Sainsbury’s completed a 1.4 billion pound ($1.74 billion) takeover of Argos and Habitat owner Home Retail early last month, looking to accelerate growth with the creation of Britain’s largest general merchandise retail business and a vastly expanded online offering.
“Over time we’d envisage that there won’t be a single Sainsbury’s -- with the exception of some very small convenience shops -- where you won’t either be able to see an Argos concession or be able to ‘click & collect’ items within four hours (of ordering),” CEO Mike Coupe told reporters.

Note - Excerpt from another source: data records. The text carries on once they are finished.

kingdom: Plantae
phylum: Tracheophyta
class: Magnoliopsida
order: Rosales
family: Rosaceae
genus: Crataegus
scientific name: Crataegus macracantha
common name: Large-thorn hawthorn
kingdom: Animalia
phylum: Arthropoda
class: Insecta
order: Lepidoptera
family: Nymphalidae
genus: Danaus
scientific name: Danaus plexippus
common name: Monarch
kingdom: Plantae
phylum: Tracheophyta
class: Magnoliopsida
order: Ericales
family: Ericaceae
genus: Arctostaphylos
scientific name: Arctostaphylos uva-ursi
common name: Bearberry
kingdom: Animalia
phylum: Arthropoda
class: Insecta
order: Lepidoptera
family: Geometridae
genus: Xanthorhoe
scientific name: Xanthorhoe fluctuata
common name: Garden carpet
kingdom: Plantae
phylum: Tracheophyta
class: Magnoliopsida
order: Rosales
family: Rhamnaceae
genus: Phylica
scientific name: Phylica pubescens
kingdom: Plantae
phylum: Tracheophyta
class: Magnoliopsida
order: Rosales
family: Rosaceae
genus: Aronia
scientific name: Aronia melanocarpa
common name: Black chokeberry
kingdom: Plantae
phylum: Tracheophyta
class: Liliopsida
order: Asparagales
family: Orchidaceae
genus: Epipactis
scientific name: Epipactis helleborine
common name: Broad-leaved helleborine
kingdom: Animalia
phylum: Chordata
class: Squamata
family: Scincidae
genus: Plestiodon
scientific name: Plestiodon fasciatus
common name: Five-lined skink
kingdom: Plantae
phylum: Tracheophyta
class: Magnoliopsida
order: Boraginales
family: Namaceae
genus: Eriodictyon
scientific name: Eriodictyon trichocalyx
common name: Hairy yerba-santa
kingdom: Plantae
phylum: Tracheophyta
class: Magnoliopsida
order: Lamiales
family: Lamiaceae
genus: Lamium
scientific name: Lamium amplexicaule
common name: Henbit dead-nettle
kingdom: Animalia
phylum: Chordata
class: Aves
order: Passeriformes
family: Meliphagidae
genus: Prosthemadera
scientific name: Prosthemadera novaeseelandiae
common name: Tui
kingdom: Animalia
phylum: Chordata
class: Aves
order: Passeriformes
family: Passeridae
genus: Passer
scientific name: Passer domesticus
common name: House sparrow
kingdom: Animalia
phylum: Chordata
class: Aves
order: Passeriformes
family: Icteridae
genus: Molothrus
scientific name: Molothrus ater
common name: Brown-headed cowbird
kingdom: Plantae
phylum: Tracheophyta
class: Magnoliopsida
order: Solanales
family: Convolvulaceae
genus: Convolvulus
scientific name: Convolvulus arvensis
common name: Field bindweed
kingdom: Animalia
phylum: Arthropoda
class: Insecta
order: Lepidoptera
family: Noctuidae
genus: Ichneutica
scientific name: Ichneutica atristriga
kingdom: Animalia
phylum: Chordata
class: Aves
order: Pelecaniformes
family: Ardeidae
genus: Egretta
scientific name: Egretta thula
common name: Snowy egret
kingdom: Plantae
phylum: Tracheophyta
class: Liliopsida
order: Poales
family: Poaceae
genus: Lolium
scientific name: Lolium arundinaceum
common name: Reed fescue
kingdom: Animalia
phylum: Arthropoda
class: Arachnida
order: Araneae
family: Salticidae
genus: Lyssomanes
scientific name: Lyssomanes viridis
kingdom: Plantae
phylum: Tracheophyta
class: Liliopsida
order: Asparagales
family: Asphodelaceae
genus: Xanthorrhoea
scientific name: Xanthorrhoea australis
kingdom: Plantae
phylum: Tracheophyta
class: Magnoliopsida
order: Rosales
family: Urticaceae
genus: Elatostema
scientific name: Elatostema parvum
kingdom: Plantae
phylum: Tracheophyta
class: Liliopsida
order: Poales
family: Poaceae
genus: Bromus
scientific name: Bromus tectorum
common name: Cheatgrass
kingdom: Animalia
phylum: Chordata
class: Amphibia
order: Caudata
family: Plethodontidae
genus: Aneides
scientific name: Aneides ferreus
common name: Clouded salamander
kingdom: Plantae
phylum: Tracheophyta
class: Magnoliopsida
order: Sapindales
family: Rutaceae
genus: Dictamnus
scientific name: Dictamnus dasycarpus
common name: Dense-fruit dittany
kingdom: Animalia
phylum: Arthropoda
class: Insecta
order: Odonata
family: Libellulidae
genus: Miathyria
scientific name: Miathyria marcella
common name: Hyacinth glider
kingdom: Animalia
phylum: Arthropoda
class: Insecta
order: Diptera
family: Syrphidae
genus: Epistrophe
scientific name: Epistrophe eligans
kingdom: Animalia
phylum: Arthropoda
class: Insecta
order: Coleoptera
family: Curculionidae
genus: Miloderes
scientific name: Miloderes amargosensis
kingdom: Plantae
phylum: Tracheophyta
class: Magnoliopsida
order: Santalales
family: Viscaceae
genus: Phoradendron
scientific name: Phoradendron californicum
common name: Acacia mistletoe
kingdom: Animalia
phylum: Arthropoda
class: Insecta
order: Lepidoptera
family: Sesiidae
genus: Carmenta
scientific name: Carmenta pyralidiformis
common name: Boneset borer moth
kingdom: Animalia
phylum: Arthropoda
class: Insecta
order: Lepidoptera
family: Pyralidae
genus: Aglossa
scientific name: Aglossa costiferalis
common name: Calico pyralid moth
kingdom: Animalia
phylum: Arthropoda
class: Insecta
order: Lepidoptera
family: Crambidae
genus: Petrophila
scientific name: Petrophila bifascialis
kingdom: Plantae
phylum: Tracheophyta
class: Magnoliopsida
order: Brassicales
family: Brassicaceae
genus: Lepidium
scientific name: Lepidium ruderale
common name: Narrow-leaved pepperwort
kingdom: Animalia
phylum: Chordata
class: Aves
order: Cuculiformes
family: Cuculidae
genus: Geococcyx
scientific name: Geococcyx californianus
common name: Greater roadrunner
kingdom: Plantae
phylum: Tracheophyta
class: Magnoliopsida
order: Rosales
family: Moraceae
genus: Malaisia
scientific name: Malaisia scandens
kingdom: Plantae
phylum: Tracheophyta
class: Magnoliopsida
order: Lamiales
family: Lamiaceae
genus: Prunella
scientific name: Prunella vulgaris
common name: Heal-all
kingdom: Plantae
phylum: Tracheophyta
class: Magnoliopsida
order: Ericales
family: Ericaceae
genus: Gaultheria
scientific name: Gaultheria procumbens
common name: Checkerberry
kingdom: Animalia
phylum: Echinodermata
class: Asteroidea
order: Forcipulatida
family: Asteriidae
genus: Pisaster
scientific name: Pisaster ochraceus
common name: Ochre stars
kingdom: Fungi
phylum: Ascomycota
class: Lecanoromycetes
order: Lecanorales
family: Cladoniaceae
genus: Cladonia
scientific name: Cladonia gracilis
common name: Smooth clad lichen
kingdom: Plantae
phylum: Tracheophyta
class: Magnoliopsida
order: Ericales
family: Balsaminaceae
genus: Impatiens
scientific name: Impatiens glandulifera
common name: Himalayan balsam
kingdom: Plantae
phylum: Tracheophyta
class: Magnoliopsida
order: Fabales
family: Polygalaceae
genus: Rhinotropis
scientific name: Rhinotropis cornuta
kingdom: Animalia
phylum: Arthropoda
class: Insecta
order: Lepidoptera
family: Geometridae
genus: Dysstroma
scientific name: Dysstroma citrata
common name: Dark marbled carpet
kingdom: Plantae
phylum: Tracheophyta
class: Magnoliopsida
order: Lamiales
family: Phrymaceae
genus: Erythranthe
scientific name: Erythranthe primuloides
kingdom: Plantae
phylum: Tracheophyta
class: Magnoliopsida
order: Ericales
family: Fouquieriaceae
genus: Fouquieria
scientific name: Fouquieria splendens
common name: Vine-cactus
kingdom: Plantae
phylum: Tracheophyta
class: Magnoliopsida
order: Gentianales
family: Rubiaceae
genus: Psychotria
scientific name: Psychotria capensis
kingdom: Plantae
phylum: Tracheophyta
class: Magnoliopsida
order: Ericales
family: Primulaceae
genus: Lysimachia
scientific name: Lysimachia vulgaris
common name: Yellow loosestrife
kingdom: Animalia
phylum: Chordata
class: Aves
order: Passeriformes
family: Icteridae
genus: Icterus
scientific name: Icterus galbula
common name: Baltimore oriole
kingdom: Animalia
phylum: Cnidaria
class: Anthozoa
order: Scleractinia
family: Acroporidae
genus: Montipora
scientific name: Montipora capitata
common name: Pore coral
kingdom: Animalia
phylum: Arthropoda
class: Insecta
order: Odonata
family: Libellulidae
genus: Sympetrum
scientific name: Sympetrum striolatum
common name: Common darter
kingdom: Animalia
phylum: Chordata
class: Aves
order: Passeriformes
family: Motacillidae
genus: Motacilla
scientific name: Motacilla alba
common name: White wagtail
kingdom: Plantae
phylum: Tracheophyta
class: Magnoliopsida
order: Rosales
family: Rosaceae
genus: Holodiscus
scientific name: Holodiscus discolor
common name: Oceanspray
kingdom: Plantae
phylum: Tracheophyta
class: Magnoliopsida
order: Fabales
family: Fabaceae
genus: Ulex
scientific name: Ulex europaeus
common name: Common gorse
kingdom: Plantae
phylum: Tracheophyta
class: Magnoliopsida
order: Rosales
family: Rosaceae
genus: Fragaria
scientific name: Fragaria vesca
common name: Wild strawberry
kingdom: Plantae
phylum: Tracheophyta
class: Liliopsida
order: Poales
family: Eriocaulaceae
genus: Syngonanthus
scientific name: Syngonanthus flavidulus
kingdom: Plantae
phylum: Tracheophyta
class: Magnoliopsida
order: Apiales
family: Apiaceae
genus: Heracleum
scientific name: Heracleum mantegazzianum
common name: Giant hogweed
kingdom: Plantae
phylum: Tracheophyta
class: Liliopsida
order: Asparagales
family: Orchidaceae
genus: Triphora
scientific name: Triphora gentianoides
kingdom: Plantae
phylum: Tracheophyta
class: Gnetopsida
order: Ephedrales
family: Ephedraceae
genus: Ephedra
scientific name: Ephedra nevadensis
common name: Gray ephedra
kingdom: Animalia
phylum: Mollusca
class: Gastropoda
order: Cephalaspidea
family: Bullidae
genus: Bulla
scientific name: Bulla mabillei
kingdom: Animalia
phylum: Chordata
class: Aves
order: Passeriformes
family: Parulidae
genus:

The purchase of Home Retail means Sainsbury’s now sells more than 90,000 non-food products, trading from about 2,000 UK stores. These comprise 601 supermarkets, 782 convenience stores, 739 Argos stores including concessions, plus three Habitat stores.
The group plans to have about 30 Argos digital concessions in Sainsbury’s stores by Christmas and three Habitat concessions.
Part of the company’s plan involves relocating existing standalone Argos stores to the Sainsbury’s supermarket network, though Coupe declined to say how many Argos stores will close.
Coupe was speaking at the new Nine Elms Sainsbury’s in south west London -- the first supermarket to have both Argos and Habitat concessions.
“First and foremost we’re a food retailer and this (store) brings together many of the ideas we have to develop our food business,” said Coupe, highlighting newly designed fish, fresh meat and delicatessen counters among the changes.
“But it also shows how the Argos and Habitat brand can work in the supermarket environment,” he added.
Sainsbury’s shares are down 10 percent this year and some investors have expressed concern that the Home Retail takeover unwisely increases the company’s exposure to the threat of Amazon and to higher import costs after the Brexit-driven slump in the value of the British pound.
Some also view the integration of the businesses as a significant management distraction.
Coupe, however, is bullish on the merged group’s prospects.
“Although we have created a very large non-food business, we have plenty of upside opportunity because our market share of non-food is still relatively small,” he said.
“We think the acquisition helps secure our future.”
Last month Sainsbury’s reported a drop in underlying sales for the second straight quarter, driven by price deflation, though it said it was confident of outperforming major rivals.